━━━ Input

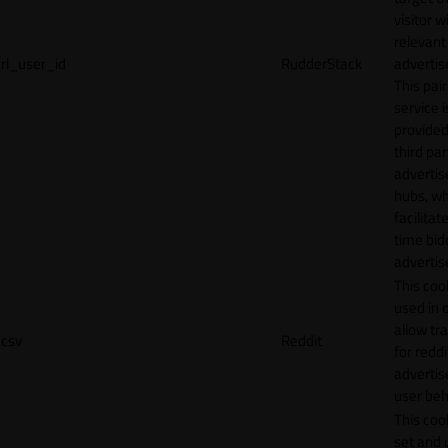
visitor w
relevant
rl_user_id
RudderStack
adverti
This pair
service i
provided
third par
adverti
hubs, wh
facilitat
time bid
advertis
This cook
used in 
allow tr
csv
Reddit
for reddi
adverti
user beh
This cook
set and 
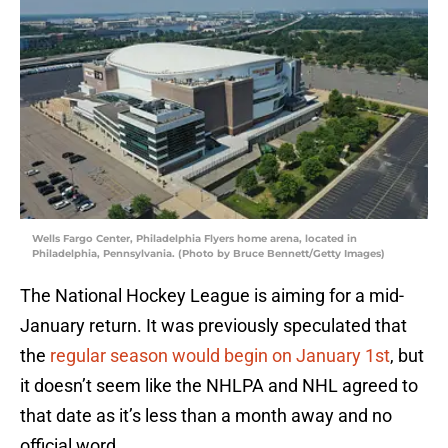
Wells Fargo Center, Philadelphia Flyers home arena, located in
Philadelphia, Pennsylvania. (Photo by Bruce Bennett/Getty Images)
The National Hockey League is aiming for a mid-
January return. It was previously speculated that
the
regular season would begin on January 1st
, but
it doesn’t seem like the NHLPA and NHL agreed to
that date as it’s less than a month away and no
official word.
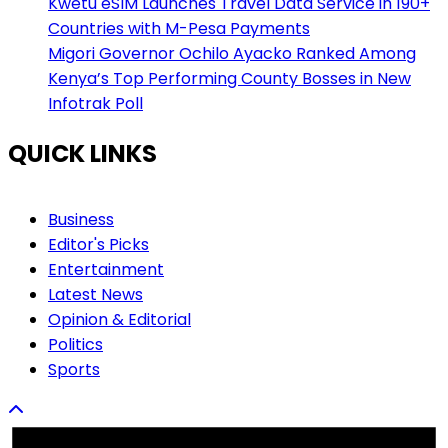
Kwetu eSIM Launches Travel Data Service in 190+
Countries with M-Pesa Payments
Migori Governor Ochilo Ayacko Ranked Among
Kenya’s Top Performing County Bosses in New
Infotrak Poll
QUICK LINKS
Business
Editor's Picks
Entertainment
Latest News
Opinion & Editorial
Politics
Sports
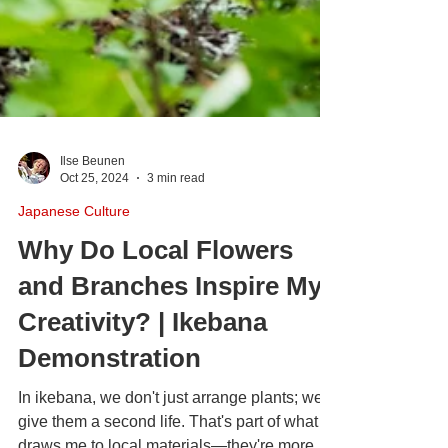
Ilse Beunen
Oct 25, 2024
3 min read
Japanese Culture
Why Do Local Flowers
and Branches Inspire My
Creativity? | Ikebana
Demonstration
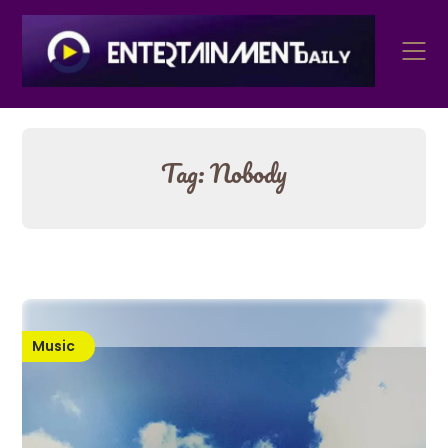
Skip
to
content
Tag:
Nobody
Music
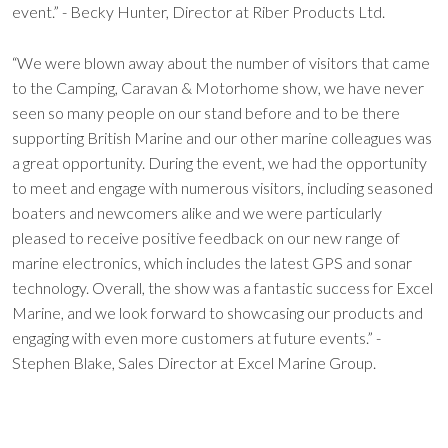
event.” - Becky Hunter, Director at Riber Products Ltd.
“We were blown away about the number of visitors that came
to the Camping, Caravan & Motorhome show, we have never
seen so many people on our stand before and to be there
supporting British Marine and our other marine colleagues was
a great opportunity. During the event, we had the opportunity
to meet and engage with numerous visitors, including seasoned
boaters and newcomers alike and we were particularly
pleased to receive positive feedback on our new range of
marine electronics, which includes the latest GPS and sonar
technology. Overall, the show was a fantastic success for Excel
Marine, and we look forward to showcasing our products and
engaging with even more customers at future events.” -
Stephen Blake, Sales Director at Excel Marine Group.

━━━━━━

§ **What is needed**
Scan the lines above for the word "that" and copy every one where it occurs.

§ **Finished task**
January return. It was previously speculated that
that date as it’s less than a month away and no
“We were blown away about the number of visitors that came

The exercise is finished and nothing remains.